--- START ---

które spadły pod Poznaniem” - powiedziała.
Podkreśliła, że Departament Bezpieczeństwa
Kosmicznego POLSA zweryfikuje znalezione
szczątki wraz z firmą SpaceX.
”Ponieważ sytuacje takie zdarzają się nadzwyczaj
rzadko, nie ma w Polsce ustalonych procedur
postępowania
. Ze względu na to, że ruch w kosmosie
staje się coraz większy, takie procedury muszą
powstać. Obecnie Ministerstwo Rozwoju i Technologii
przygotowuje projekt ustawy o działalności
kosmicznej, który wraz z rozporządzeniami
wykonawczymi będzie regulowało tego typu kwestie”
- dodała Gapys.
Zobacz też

--- END ---

** REQUIRED WORK **
What lines in the records contain the word "takie"? Return each one.

** OUTPUT FOR THIS EXERCISE **
”Ponieważ sytuacje takie zdarzają się nadzwyczaj
staje się coraz większy, takie procedury muszą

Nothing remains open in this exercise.